Politische Erklärung des ZdK

aus Anlass der sechsten Wahlen zum Europäischen Parlament am 13. Juni 2004

Politische Erklärung des ZdKaus Anlass der sechsten Wahlen zum Europäischen Parlament am 13. Juni 2004

Am 13. Juni 2004, sechs Wochen nachdem zehn weitere Mitgliedsstaaten der Europäischen Union beigetreten sind, findet zum sechsten Mal eine Wahl der Abgeordneten des Europäischen Parlaments statt. Es ist ein besonderer Grund zur Dankbarkeit und zur Freude, wenn mit den diesjährigen Europa-Wahlen ca. 365 Millionen Menschen in 25 Ländern unseres Kontinents zur Wahrnehmung ihres Wahlrechts aufgerufen sind, um auf diese demokratische und friedliche Weise die Vereinigung Europas zu bestätigen.

Sowohl in den alten wie in den neuen Mitgliedsstaaten werden diese Wahlen aber nicht nur von Freude und Dankbarkeit bestimmt sein, denn mit der Erweiterung der Union um eine große Zahl von mittel- und osteuropäischen Ländern, die jahrzehntelang von Westeuropa abgetrennt und einer ganz anderen Entwicklung unterworfen waren, sind auch Ängste und Befürchtungen verbunden. Die wirtschaftlichen, sozialen und kulturellen Auswirkungen und Herausforderungen sind außerordentlich groß.

→ DATENABSCHNITT:
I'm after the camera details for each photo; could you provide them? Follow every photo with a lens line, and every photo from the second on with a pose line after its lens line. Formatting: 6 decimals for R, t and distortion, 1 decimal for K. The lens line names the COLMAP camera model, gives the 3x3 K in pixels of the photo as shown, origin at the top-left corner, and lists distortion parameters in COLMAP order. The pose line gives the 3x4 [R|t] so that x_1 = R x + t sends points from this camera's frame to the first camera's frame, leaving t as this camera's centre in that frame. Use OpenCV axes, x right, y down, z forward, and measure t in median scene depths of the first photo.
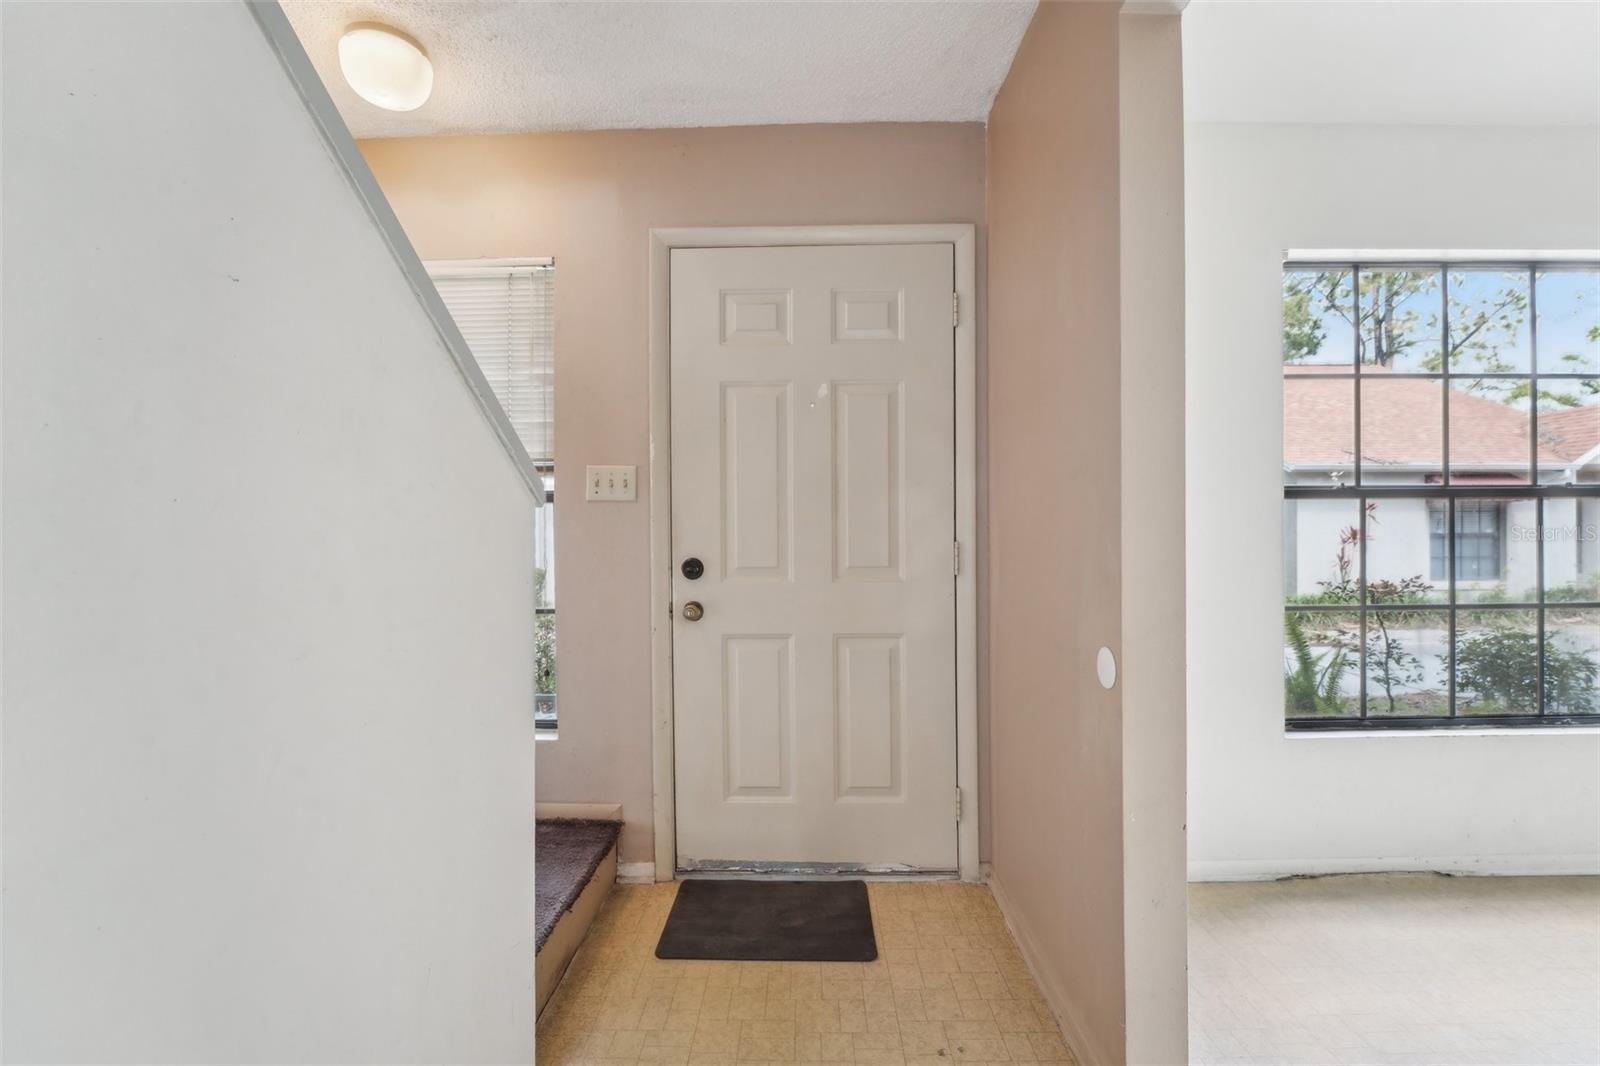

→ IHRE AUFGABEN:
1. Fassen Sie den Absatz der Erklärung zur Europawahl, der mit „Sowohl in den alten wie in den neuen Mitgliedsstaaten“ beginnt, kürzer zusammen, ohne seine wesentlichen Aussagen zu verlieren.
2. Beantworten Sie anhand der Erklärung zur Europawahl die folgenden Fragen:
(a) An welchem Datum findet die Wahl zum Europäischen Parlament statt?
(b) Wie viele Menschen in wie vielen Ländern sind zur Wahl aufgerufen?
(c) Welche Auswirkungen und Herausforderungen werden als außerordentlich groß bezeichnet?

→ ANTWORTEN IN REIHENFOLGE:
1. In alten wie neuen Mitgliedsstaaten bringen die Wahlen neben Freude und Dankbarkeit auch Ängste und Befürchtungen mit sich. Grund dafür ist die Erweiterung um viele mittel- und osteuropäische Länder, die jahrzehntelang von Westeuropa getrennt waren und sich ganz anders entwickelt haben. Die wirtschaftlichen, sozialen und kulturellen Auswirkungen und Herausforderungen sind außerordentlich groß.

2.
(a) Am 13. Juni 2004.
(b) Ca. 365 Millionen Menschen in 25 Ländern.
(c) Die wirtschaftlichen, sozialen und kulturellen Auswirkungen und Herausforderungen.